Stored records

- - - -

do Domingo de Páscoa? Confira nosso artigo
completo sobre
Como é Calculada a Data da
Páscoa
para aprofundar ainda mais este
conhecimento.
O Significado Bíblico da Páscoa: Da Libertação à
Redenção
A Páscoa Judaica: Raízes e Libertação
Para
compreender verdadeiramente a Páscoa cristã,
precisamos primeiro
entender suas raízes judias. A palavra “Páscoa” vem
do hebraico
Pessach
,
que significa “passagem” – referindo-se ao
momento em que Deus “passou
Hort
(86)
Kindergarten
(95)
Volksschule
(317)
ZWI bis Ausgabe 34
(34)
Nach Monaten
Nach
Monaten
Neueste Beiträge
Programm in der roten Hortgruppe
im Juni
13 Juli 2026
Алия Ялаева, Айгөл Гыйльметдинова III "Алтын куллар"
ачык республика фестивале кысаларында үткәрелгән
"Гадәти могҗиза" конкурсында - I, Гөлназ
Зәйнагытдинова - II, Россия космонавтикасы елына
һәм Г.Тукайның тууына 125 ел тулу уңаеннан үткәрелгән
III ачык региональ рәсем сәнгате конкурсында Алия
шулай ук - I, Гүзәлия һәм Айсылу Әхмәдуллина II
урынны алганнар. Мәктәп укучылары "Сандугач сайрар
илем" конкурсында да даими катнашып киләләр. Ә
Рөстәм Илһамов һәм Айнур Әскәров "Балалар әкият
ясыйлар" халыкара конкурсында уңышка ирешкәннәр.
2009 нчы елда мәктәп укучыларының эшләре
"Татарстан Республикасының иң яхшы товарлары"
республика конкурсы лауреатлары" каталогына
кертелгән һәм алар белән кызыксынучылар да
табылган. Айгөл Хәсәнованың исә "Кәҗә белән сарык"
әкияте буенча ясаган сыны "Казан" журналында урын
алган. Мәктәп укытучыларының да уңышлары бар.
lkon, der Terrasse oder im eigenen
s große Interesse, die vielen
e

- - - -

PROBLEM DESCRIPTION => From the records above, transcribe without alteration every line from the one with "Kindergarten" to the one with "Зәйнагытдинова - II, Россия", inclusive.

TASK RESULT =>
Kindergarten
(95)
Volksschule
(317)
ZWI bis Ausgabe 34
(34)
Nach Monaten
Nach
Monaten
Neueste Beiträge
Programm in der roten Hortgruppe
im Juni
13 Juli 2026
Алия Ялаева, Айгөл Гыйльметдинова III "Алтын куллар"
ачык республика фестивале кысаларында үткәрелгән
"Гадәти могҗиза" конкурсында - I, Гөлназ
Зәйнагытдинова - II, Россия космонавтикасы елына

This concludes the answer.